#### [EXTRAHIERTER TEXT]
○ ○ ○ ○ ○ ○ ○
10 Fragen – 10 Antworten

Ron Kuleßa antwortet auf 10 der meistgestellten Fragen zur Cranio-Sacral-Therapie

In Ihren Fachvorträgen präsentieren Sie Beispiele von Heilerfolgen bei Beschwerden an Wirbelsäule und Gelenken, im Hals-Nasen-Ohrenbereich, im endokrinen System, bei chronischen Schmerzen, bei Deformierungen des kindlichen Schädels, darüberhinaus bei psychosomatischen Beschwerden und multifaktorellen Geschehen. Das ist ein unglaublich breites Anwendungsspektrum. Und das geht alles durch Beeinflussung des Cranio-Sacralen Systems?

Die Cranio-Sacral-Therapie ist eine sehr umfangreiche Methode. Wir arbeiten nicht nur am Cranio-Sacralen System, sondern am gesamten Körper.

Warum heißt es dann Cranio-Sacral-Therapie?

Vor ca. 100 Jahren entdeckte William Garner Sutherland, dass der Bereich zwischen Schädel und Kreuzbein (mit seinen innenliegenden Strukturen) eine besondere Rolle für die Gesundheit des Menschen spielt. Von den lateinischen Bezeichnungen „Cranium“ für Schädel und „Sacrum“ für Kreuzbein leitet sich „Cranio-Sacral“ ab.

Und wie kommt der Rest des Körpers ins Spiel?

Sutherland und seine Nachfolger entwickelten eine besondere, vollkommen eigenständige Art und Weise, das Cranio-Sacrale System zu behandeln. Es stellte sich heraus, dass man damit auch andere Körpersysteme effektiv und nachhaltig behandeln kann. Darum wenden wir sie heute auf den gesamten Körper an.

Die Cranio-Sacral-Therapie ist also nicht mit der cranio-sacralen Osteopathie gleichzusetzen?

Leider führen die ähnlich klingenden Begriffe häufig zu einer unzulässigen Gleichsetzung. Die cranio-sacrale Osteopathie ist lediglich ein Teilgebiet der klassischen Osteopathie. Die Cranio-Sacral-Therapie ist eine vollständige, in sich stimmige Methode.

Die Cranio-Sacral-Therapie umfasst also einen mit der klassischen Osteopathie vergleichbaren Leistungsumfang?

Genaugenommen umfasst sie noch mehr. Die Cranio-Sacral-Therapie beinhaltet zusätzlich eine somato-emotionale Komponente. Sie beleuchtet die Zusammenhänge zwischen körperlicher und geistig-seelischer Ebene. Das erlaubt uns die Behandlung psychosomatischer Beschwerden.

Die Ausbildung in Cranio-Sacral-Therapie ist lediglich halb so lang wie die Ausbildung in klassischer Osteopathie. Wie geht das?
○ ○ ○ ○ ○ ○ ○
(Kamera-Kalibrierungsdaten)

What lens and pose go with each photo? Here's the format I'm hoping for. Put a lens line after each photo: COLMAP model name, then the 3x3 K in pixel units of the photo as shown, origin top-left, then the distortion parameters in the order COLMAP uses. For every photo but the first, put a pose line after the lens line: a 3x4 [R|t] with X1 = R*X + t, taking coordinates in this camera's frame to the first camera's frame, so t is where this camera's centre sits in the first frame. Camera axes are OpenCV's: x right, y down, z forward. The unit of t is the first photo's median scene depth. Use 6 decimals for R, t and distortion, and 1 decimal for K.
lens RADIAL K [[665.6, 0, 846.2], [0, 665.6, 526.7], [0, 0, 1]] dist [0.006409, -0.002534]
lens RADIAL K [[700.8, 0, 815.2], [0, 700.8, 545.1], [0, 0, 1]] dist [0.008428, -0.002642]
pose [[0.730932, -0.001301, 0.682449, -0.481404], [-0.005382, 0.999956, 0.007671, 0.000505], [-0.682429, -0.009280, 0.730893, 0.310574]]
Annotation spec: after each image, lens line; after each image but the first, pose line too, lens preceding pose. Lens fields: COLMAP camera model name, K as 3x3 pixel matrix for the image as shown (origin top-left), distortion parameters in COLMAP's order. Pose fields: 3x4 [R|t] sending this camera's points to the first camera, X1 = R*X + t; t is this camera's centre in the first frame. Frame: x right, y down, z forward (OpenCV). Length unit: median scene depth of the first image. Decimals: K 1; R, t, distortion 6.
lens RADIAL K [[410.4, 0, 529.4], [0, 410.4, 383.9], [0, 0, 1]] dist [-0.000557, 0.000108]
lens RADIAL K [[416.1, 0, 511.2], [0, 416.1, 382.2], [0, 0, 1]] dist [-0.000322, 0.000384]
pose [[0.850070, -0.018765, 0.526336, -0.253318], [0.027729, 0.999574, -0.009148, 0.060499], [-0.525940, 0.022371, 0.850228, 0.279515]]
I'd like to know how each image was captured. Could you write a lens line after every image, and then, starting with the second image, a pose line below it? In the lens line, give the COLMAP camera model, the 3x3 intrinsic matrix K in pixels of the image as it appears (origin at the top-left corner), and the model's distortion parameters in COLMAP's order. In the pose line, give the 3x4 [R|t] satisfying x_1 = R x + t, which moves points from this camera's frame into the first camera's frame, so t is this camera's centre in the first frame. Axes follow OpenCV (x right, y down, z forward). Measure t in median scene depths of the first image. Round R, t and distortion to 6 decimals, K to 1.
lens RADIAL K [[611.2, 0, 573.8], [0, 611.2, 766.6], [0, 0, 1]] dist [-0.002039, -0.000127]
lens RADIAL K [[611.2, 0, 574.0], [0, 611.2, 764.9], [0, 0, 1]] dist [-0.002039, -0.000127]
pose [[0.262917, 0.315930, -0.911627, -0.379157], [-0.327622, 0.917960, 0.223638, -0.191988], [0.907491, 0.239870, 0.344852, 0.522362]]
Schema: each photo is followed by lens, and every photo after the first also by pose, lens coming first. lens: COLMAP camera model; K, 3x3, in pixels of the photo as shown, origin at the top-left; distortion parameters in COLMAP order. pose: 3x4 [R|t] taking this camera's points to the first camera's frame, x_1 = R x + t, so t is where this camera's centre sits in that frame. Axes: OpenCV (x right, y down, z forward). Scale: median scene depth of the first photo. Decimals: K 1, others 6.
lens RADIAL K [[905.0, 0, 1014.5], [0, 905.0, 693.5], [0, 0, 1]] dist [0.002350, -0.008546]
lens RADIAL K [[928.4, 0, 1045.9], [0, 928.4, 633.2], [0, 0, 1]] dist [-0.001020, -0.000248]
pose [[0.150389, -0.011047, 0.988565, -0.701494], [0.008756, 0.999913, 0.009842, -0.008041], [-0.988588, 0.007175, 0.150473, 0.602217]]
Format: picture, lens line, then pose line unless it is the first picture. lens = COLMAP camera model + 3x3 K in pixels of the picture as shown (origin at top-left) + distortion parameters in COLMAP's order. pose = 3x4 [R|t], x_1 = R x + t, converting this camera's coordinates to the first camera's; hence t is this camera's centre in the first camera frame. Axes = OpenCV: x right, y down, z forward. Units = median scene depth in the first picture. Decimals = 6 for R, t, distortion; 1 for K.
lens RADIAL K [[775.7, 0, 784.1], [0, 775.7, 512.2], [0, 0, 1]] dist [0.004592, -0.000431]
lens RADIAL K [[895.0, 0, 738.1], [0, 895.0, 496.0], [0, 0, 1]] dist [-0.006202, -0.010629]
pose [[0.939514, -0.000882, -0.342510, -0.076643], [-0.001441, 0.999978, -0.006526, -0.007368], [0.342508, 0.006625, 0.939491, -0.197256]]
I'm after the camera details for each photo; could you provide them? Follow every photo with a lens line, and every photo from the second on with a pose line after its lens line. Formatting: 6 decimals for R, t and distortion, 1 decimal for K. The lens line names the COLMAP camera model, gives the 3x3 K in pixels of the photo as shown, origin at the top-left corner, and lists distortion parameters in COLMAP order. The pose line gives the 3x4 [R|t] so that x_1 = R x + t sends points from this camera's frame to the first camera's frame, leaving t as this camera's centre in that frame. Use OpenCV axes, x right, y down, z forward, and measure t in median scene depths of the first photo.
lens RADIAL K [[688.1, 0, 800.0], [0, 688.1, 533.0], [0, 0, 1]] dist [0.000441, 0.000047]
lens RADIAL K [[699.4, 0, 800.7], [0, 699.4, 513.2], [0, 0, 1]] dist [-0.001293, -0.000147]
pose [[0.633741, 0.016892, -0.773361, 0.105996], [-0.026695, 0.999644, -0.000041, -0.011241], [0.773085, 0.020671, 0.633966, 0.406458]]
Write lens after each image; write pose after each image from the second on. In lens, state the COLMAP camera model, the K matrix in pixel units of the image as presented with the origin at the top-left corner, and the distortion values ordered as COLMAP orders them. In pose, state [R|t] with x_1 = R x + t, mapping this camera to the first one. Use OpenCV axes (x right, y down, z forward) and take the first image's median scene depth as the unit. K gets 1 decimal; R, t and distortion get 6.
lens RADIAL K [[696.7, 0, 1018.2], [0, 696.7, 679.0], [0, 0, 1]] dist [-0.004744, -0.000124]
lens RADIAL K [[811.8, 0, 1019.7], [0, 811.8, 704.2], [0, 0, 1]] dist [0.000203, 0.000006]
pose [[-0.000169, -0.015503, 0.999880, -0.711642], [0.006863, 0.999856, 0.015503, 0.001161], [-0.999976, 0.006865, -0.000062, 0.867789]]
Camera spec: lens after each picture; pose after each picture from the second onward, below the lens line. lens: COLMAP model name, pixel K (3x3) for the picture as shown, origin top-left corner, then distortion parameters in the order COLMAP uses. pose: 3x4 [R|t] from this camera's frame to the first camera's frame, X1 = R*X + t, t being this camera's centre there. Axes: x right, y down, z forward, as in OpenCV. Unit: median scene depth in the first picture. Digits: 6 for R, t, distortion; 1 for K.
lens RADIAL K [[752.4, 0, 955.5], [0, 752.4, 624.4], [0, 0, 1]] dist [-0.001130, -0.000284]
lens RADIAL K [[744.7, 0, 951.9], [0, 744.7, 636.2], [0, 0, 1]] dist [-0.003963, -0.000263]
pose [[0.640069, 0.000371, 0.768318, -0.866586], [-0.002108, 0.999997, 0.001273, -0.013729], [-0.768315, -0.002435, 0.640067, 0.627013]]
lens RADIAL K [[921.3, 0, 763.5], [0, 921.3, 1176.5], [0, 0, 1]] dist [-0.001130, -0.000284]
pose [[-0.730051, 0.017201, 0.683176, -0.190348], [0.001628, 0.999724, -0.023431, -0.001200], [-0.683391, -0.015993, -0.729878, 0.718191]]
○ ○ ○ ○ ○ ○ ○
#### [AUFGABEN UND ÜBUNGEN]
(a) Beantworten Sie anhand des Interviews zur Cranio-Sacral-Therapie folgende Fragen:
(i) Wer entdeckte vor ca. 100 Jahren, dass der Bereich zwischen Schädel und Kreuzbein eine besondere Rolle für die Gesundheit spielt?
(ii) Was bezeichnen die lateinischen Wörter „Cranium“ und „Sacrum“?
(iii) Welche zusätzliche Komponente beinhaltet die Cranio-Sacral-Therapie?
(b) Geben Sie einen Abschnitt aus dem Interview zur Cranio-Sacral-Therapie wortgetreu wieder. Beginnen Sie bei den Worten „Die Cranio-Sacral-Therapie umfasst“ und hören Sie nach den Worten „Wie geht das?“ auf.
Stützen Sie sich ausschließlich auf den Text.

#### [IHRE ANTWORTEN]
(a)
(i) William Garner Sutherland
(ii) „Cranium“ bezeichnet den Schädel, „Sacrum“ das Kreuzbein.
(iii) Eine somato-emotionale Komponente

(b)
Die Cranio-Sacral-Therapie umfasst also einen mit der klassischen Osteopathie vergleichbaren Leistungsumfang?

Genaugenommen umfasst sie noch mehr. Die Cranio-Sacral-Therapie beinhaltet zusätzlich eine somato-emotionale Komponente. Sie beleuchtet die Zusammenhänge zwischen körperlicher und geistig-seelischer Ebene. Das erlaubt uns die Behandlung psychosomatischer Beschwerden.

Die Ausbildung in Cranio-Sacral-Therapie ist lediglich halb so lang wie die Ausbildung in klassischer Osteopathie. Wie geht das?